**SUPPLIED INFORMATION**
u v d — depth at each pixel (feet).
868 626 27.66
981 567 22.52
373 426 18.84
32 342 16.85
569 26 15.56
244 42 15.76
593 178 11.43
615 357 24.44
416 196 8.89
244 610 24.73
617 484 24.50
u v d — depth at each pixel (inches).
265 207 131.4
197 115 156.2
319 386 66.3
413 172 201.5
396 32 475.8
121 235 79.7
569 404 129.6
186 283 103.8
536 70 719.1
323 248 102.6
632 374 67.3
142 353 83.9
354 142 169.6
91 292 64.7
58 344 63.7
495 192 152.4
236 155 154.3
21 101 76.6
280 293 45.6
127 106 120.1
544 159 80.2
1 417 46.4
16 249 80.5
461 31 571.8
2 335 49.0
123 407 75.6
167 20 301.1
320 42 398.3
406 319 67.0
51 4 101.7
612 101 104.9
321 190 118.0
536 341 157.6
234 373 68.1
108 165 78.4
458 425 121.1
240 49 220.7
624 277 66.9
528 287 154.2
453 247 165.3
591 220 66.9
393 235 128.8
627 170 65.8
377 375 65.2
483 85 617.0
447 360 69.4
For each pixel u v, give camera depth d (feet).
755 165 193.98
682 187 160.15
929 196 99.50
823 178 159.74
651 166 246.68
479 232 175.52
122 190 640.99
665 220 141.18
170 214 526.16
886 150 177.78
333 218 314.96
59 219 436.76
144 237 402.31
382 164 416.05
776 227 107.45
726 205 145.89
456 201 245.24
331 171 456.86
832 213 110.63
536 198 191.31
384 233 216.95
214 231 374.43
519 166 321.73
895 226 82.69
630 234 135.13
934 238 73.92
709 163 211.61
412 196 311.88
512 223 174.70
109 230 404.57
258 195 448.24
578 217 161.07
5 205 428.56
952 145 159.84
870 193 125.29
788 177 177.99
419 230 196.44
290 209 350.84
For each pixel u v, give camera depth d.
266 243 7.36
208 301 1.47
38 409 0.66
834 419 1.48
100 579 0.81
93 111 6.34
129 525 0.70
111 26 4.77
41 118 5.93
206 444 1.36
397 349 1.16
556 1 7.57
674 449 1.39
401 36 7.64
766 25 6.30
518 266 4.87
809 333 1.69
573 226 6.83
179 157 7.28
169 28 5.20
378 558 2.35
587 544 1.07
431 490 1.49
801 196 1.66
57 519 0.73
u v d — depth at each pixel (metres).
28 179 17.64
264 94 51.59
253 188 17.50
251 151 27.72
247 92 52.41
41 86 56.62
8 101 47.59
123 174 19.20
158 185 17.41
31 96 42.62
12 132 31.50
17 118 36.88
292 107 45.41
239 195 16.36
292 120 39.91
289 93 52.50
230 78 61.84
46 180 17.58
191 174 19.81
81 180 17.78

**HOW TO COMPLETE THIS TASK**
Using the entries above, output exactly the lines between the line holding "868 626 27.66" and the line holding "536 70 719.1", end lines included, and nothing more.

**RESPONSE TO THIS EXERCISE**
868 626 27.66
981 567 22.52
373 426 18.84
32 342 16.85
569 26 15.56
244 42 15.76
593 178 11.43
615 357 24.44
416 196 8.89
244 610 24.73
617 484 24.50
u v d — depth at each pixel (inches).
265 207 131.4
197 115 156.2
319 386 66.3
413 172 201.5
396 32 475.8
121 235 79.7
569 404 129.6
186 283 103.8
536 70 719.1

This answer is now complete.